Tuesday, February 21, 2006

Hamas Election: Respected But Not Respectable

The Wall Street Journal has a great piece on OpinionJournal entitled Friends of Hamas: Democracy must be respected, but that doesn't make the terror group respectable. Though both Russia and Venezuela have agreed to meet with Hamas, and both Spain and France have supported Putin's invitaation to Hamas--all because of Hamas' election victory, nevertheless there is a distinction:
We agree that the results of those elections must be "respected," in the narrow sense that they reflect the outcome of a lawful democratic process. But just because something is respected does not make it respectable: Recall the diplomatic quarantine the European Union slapped on Austria in 2000 when elections there put the proto-fascist Freedom Party in government.
The end result of these and further invitations to meet with Hamas will isolate the US--while the US and Israel are trying to isolate Hamas and deprive it of funds.
Nor is there any shame in doing so: Donors have the right to impose conditions on their beneficiaries, and so far Hamas has rejected international calls that it disarm, forswear terrorism and accept the legitimacy of the Jewish state. As Hamas leader Khalid Mish'al wrote in Britain's Guardian immediately after the election, "We shall never recognize the legitimacy of a Zionist state. . . . We shall not seek friendships at the expense of our legitimate rights."

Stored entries
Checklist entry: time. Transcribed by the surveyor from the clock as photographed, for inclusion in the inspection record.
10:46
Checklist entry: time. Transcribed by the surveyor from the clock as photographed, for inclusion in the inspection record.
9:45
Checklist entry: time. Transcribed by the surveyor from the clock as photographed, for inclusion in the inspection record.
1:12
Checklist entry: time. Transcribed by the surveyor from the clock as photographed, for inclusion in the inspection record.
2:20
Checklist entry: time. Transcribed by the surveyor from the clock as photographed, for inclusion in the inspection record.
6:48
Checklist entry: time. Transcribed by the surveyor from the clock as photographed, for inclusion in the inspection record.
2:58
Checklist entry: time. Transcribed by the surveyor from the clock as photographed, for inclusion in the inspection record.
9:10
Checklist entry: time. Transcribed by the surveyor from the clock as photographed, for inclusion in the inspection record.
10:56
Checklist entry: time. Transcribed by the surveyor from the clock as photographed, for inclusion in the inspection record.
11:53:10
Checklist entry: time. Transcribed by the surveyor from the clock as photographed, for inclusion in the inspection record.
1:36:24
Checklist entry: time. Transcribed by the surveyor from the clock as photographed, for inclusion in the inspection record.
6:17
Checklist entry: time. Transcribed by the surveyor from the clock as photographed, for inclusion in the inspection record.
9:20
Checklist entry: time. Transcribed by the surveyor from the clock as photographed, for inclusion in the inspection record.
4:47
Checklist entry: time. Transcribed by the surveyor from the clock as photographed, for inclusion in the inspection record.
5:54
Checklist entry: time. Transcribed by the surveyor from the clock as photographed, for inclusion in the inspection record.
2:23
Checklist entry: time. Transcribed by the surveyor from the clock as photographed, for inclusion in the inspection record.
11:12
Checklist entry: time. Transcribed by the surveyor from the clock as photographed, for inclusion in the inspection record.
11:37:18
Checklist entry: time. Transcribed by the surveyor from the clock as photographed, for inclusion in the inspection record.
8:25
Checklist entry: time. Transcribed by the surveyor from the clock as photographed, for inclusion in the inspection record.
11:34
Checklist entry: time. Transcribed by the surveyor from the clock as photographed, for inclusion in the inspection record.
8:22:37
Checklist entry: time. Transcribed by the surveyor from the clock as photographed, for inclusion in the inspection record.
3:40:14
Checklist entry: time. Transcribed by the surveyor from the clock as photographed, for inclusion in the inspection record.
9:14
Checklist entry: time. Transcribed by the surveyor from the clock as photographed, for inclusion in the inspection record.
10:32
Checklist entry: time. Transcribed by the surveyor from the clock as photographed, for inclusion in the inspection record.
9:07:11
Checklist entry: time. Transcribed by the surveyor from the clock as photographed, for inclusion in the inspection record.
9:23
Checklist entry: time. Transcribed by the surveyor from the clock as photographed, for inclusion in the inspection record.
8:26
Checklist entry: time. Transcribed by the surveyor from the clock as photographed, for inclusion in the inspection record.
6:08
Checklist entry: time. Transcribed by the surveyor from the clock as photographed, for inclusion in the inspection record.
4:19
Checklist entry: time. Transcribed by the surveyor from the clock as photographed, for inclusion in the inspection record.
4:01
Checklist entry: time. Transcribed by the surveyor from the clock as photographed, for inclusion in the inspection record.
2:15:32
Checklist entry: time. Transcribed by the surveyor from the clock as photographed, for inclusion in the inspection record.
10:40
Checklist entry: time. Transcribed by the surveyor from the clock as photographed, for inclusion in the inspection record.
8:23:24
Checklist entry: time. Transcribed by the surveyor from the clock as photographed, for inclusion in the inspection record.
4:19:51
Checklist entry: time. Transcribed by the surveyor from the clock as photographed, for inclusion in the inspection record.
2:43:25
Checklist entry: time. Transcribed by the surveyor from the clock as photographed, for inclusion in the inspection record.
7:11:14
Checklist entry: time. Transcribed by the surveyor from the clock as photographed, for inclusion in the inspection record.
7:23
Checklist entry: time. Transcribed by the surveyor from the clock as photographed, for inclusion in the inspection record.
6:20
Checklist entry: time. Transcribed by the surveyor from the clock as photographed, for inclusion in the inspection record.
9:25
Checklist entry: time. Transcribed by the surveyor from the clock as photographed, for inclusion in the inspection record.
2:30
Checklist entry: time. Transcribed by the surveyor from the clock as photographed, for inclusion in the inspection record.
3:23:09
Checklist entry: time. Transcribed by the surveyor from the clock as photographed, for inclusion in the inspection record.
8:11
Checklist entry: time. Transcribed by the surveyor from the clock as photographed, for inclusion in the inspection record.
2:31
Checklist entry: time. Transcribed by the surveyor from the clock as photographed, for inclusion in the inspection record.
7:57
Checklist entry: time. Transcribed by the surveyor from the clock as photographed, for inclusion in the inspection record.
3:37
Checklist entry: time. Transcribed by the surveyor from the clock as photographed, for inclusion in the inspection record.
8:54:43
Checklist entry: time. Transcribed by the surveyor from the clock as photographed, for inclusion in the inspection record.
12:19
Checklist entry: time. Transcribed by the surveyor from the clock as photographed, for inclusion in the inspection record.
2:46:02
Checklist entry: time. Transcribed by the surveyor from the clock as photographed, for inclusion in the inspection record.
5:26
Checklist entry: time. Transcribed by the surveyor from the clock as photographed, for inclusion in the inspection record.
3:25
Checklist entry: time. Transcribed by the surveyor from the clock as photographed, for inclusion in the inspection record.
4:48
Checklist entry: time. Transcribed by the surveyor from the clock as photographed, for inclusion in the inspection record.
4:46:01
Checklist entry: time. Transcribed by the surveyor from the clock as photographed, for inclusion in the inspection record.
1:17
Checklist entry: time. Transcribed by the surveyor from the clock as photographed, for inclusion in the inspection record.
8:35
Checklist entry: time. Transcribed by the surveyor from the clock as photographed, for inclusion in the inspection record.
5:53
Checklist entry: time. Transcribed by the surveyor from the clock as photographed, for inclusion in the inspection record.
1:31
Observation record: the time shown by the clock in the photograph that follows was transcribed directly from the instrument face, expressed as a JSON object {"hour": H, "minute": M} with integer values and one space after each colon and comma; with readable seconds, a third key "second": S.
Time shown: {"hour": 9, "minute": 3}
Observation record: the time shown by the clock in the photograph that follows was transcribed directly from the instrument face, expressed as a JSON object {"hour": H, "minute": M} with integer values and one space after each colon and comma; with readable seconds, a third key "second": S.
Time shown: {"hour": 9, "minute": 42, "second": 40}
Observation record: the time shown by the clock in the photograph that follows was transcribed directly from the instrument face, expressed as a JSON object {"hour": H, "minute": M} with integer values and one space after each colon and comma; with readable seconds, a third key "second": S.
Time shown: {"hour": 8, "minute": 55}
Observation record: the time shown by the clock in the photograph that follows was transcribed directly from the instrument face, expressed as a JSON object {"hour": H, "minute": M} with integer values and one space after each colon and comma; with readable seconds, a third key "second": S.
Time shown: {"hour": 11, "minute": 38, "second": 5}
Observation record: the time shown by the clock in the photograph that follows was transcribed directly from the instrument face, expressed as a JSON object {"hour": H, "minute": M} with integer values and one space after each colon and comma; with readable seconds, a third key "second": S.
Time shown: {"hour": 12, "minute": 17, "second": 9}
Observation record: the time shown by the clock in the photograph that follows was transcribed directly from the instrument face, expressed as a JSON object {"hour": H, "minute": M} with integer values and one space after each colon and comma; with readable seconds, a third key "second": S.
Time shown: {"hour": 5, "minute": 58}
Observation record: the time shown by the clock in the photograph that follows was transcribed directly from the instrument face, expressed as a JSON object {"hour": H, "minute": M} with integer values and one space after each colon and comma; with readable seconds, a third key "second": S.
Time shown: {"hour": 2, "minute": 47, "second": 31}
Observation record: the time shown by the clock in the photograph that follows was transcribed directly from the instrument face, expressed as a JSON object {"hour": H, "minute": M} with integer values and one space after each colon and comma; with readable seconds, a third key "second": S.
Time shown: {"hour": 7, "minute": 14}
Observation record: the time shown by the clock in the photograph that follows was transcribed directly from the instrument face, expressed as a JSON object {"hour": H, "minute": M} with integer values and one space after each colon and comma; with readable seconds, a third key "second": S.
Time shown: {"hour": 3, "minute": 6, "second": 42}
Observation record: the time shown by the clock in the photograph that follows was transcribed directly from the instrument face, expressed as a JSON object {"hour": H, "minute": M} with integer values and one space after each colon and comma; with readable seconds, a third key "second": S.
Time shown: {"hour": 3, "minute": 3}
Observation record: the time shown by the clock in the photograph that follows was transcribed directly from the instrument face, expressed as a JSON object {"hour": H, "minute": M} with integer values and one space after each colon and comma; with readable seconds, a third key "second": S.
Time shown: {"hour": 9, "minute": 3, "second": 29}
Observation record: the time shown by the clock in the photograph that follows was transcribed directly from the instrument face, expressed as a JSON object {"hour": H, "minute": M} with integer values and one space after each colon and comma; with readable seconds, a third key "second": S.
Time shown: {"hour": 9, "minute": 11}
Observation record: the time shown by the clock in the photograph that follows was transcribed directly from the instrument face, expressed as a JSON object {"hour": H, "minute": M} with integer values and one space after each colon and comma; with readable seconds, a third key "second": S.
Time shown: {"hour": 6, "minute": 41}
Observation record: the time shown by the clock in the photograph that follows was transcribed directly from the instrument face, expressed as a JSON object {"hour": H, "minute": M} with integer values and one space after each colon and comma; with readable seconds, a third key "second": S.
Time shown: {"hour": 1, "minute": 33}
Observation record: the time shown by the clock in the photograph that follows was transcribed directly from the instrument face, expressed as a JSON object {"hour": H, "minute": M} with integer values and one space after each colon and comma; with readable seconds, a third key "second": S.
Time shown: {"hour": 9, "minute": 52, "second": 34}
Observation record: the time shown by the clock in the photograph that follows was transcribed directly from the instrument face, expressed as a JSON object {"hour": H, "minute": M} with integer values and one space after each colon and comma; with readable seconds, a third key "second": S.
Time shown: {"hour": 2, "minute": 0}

→ **Problems to solve**:
(1) According to the post about the Hamas election, what did the European Union impose on Austria in 2000?
(2) Extend the post about the Hamas election with a few more sentences, beginning right after the Khalid Mish'al quotation.

→ **Answers below**:
(1) A diplomatic quarantine, after elections put the proto-fascist Freedom Party in government.

(2)
Palestinians need to understand that the exercise of self-government carries consequences. For too long, the international community has failed to extract a price for the Palestinian recourse to terror. That failure has not brought peace, but far worse it has produced the "Palestine" we have now: destitute, savage against both Israelis and moderate Arabs, and, so far, incapable of managing its internal affairs peacefully and competently. By refusing to render Hamas respectable, the U.S. and Israel aren't punishing the Palestinians. They're educating them.
The problem is that no one cares about such neat distinctions between respected and respectable, or about accountability. Until the West is ready to turn the corner and stop putting up with the threats and intimidation under the cover of good old fashioned Western 'tolerance'--until that point the West will not be of much help to itself, let alone Israel.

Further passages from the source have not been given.